#### Task input

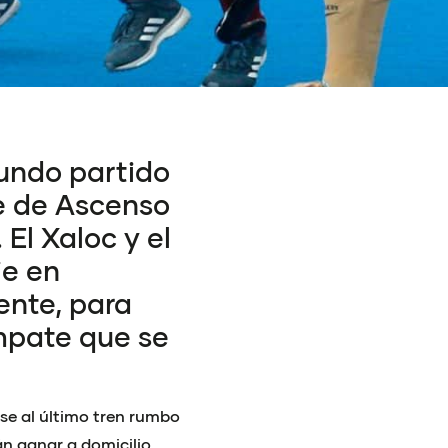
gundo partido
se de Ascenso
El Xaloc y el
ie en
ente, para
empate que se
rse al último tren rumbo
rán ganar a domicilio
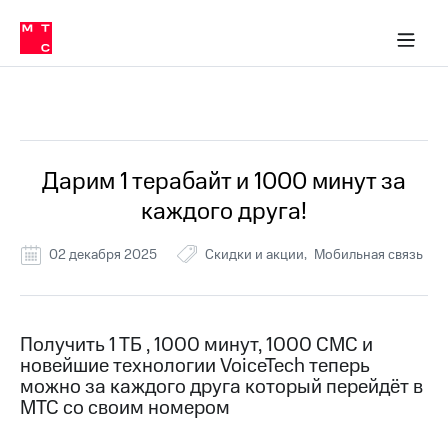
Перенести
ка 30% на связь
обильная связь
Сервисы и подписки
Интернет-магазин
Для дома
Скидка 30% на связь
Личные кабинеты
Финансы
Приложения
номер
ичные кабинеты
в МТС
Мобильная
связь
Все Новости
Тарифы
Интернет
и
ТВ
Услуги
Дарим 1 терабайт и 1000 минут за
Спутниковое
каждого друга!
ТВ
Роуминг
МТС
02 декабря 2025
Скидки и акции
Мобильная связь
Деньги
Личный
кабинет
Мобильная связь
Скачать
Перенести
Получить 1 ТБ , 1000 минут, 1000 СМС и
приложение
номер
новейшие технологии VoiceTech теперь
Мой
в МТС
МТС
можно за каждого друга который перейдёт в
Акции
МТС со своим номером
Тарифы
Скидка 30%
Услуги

########

- **Exercise aim**
Every line above that holds the word "минут" is to be found and copied.

- **Response to the task**
Дарим 1 терабайт и 1000 минут за
Получить 1 ТБ , 1000 минут, 1000 СМС и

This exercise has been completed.